According to him, while tariffs are improving, services are not, it is necessary to work towards improving cost and service.
“Increasing poverty rate affects both propensity and capacity to pay. I think we need to have proper tariffs for the industry. But we have to sculpt it in a manner that makes it affordable otherwise the sector will collapse. The real fix is to improve efficiency and quantity so average costs can come down,” he said.
Energy Scholar, Prof. Wunmi Iledare, said cost reflective tariff is one of the several ways to set tariff depending on the market terrain and structure.
Iledare said: “In some jurisdictions, there can be a clamour for earning power based tariff design as well in addition to price discrimination in the drive for willing buyer willing seller strategy on the basis of ability to pay. It is my hope that price centralisation is disavowed even as we advocate for a decentralised market structure for power. Regarding subsidy of an essential commodity, like electricity in rural areas, mixed energy strategy.”
President of Nigerian Economic Society, Prof.
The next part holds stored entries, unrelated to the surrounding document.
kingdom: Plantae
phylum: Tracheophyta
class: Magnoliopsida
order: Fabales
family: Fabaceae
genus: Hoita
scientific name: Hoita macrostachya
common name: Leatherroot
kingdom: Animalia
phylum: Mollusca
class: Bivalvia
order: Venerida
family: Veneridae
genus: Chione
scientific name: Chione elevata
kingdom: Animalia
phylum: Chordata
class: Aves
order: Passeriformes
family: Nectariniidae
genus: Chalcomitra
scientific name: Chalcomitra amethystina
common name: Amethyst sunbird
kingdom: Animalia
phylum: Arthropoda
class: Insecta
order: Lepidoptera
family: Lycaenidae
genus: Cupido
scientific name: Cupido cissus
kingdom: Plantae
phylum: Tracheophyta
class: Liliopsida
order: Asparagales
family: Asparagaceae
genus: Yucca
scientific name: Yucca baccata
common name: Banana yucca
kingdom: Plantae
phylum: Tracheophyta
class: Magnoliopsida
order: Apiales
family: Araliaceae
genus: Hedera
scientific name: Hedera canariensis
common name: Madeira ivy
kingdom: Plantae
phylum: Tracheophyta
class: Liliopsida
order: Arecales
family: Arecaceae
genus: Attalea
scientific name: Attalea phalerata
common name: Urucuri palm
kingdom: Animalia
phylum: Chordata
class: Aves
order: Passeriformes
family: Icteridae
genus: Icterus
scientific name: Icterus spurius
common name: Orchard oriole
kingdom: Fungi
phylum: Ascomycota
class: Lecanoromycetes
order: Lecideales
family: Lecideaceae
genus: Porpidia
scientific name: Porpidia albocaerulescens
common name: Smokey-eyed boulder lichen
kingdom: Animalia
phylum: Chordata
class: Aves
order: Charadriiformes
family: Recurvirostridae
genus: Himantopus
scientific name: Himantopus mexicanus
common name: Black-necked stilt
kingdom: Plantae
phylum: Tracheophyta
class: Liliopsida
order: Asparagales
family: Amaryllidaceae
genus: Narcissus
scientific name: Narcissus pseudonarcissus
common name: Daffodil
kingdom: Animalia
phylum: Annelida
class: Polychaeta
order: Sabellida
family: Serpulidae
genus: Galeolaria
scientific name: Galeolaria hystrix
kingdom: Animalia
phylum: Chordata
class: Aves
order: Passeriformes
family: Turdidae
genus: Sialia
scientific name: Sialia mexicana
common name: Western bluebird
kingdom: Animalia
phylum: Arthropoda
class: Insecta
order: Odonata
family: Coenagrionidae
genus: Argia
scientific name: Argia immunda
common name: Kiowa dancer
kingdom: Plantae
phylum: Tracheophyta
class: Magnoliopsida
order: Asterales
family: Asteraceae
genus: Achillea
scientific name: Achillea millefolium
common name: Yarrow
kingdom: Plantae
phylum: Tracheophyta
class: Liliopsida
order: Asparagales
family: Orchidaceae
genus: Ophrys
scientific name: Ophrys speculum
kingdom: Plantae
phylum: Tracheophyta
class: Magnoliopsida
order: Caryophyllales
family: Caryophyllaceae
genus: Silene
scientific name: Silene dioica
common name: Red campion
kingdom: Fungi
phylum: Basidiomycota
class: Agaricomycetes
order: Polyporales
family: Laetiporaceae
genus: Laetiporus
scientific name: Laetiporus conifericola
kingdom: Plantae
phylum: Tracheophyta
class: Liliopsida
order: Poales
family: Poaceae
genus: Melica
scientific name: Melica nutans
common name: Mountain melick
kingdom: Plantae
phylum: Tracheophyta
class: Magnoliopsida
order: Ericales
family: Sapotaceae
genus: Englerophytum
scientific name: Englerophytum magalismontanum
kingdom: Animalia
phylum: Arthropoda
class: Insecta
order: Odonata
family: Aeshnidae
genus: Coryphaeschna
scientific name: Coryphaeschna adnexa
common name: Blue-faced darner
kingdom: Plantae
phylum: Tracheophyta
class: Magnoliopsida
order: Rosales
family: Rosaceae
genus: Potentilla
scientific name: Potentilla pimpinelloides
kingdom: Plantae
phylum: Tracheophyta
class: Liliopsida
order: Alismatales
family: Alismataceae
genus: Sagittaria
Adeola Adenikinju, said cost reflective tariff is the way to go in the long term if the country is serious about having a viable and strong electricity sector.
According to him, adjustments can be made for very poor people using various mechanisms like the lifeline tariffs.
“However, before we get to cost-reflective tariffs, it is important to ensure that consumers are not just made to pay for the inefficiency in the system. Hence, some steps should be taken as conditions precedent,” he said.
Adenikinju said consumer numerations to be sure of realistic numbers of consumers for each discount is needed while all consumers must be properly metered to ensure that charges are based on actual consumption.
Adenikinju said gas and other inputs produced in Nigeria must be priced in naira and not indexed to dollars, adding that there is a need for a pathway to reduce losses in the sector.
CEO, Integrated Africa Power (IAP), Chigozie Nweke-Eze, said a cost reflective tariff remained a sound policy because it implies allowing the market to determine price without government influence.
According to him, subsidies are a burden on the government budget.
Mele-Eze said: “Given the current reality in the country- what will make more sense is what I call discriminate cost-reflective tariff system. Here, Tariff can be cost reflective for upper middle-class and rich communities, while some level of subsidy can be retained in lower-middle class and poor communities to ensure equity. Another way of doing this is applying the cost-reflective tariff across board but then giving a direct hand-out to Poor and low-middle income class communities.”
Chairman/CEO, Mojec Meters Limited, Chantelle Abdul, said Nigeria would need about N1.5 billion to bridge the existing metering gap.
“There are seven million customers without meters and three million with old meters that need to be replaced. The cost to finance that is about $1.5 billion,” she said.
She decried that most of the consumers may not be able to finance the meter, adding: “We need to develop a bankable proposition, and that requires a cost reflective tariff and right pricing of meters.”